Mortes certas, arma incerta



Várias são as medidas estabelecidas pelos governos, para evitar as graves e desastrosas consequências que a pandemia COVID-19 pode vir a causar (acredito que essas medidas já são por nós conhecidas). Mas dentro destas todas prevenções existe uma famosíssima e frequentemente proferida frase: “fiquem em casa”.Mais do que um simples conselho, é uma ordem. Como se os ordenadores amassem, de facto, as nossas vidas. Não me tenciono opor a tais ordens, mas olhemos para o sector do comércio informal, em particular, que constitui a base de subsistência de milhares de famílias moçambicanas. É um dos mais afectados por essa pandemia, e muitos dos seus operadores estão estagnados restando-lhes apenas a esperança de que um dia poderão retomar as suas actividades, embora ninguém saiba ainda qual será esse dia. É muito mais difícil para nós pobres, é como se o governo gritasse bem alto em nossos ouvidos “por favor morram em vossas casas, não queremos cadáveres nas ruas”.Infelizmente, no fim será tudo assim. A única incerteza é da arma (fome ou vírus), mas a morte é a dura certeza que carregamos. É uma triste realidade.

Mas sabem o que é mais triste? É essa hipócrita preocupação dos grandes pelos pequenos. Se nos amassem e quisessem que ficássemos em casa, não fariam alguma coisa pelos mais desfavorecidos? Nestes incomuns dias, o povo não quer mais nada que um simples prato de comida. Mas parece ser mais difícil dar isso, que entulhá-lo de pânico sobre a devastação do povo ocidental pela pandemia. Nos poupem, por favor! A gente já tem várias receitas para morrer, desde a fome até aos ataques ignorados, em algumas partes da nação.

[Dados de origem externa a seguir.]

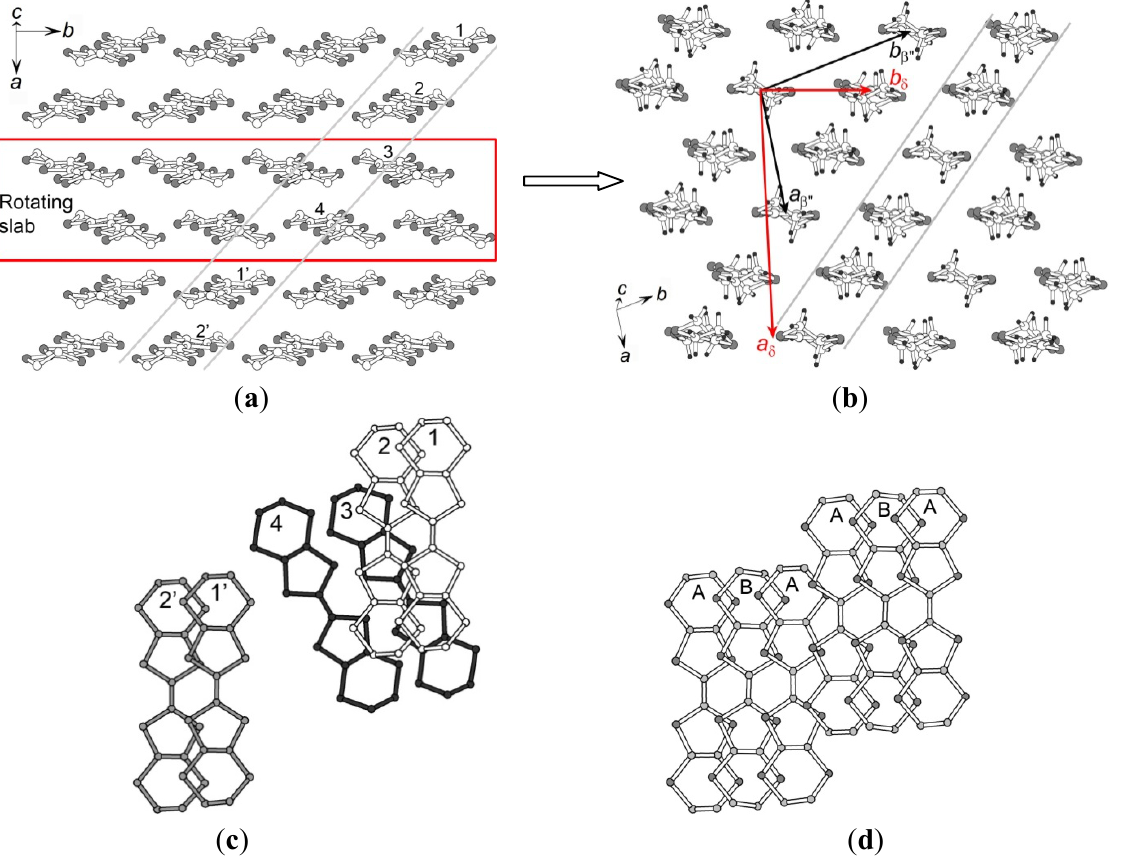
Figure 5. Scheme of the δ to β " transformation. Rotation of a double BEDT-TTF slab in the δ -layer ( a ) leads to formation of the β "-layer ( b ). Directions of the lattice axes in δ - and β "-structures are shown in ( b ) by red and black arrows, respectively. Overlaps of the molecules inside the stacks defined by grey lines in ( a ) and ( b ) are presented in ( c ) and ( d ),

Uma vez escutei um senhor, num transporte público, vulgo chapa cem: “Não estamos em condições de ficar em casa. Não, não estamos. Eu não teria a coragem de assistir aos esqueletos da minha esposa deixando escapar o espírito por falta de pão. Sabem, eu tenho uma filha de 18 anos, ela é muito inteligente, ingressou na Universidade este ano, gosto muito dela. Ontem me veio dizer que precisa de um telefone Android para as aulas online! E que deveria lhe arrendar um quarto na vila, pois em nosso bairro, rede telefónica não há! Ou que deveria comprar uma Televisão para acompanhar as aulas num programa chamado telescola! Mas que TV? Se no bairro nem energia há! Sabem, olhei para ela com um coração bem partido e lhe disse: minha filha, a gente é pobre! Se a escola é tão impossível assim, melhor abandoná-la, certamente que não é para ti. Amanhã bem cedo, iremos estudar a terra nas machambas, parece ser mais viável, não precisarás de telemóvel, televisor, casa de renda na vila, de valor de fichas que já era um saco para mim e, nem de energia que o governo nos recusa a dar, pois o Sol se encarregará de nos dar o seu grátis brilho.

O mais incrível é que minha filha não escutou os meus conselhos, ignorou-me totalmente, e todos os dias tende a percorrer 15 km a pé, rumo à casa de uma das colegas, cita na vila, para assistir a tal novela académica, mas sei que não vão durar muito estas viagens, porque a polícia municipal vai-lhe intersectar e puni-la. No fim me vai dar razão, pois este governo não está preparado a lidar com pobres! Todos, no transporte colectivo, ficámos boquiabertos, mesmo com máscaras, aquele desabafo era mesmo verdadeiro e muitos nos identificámos com tais sentimentos. E o cobrador que ouvia atentamente a história, finalizou com uma voz bem audível: o importante é ficarmos mesmo em casa, que mais nos resta fazer? Nós os transportadores só podemos arrumar as viaturas, pois estamos todos num dilema: a gente vai morrer, a incerteza está no tipo de arma, fome ou vírus. Mas a gente vai morrer.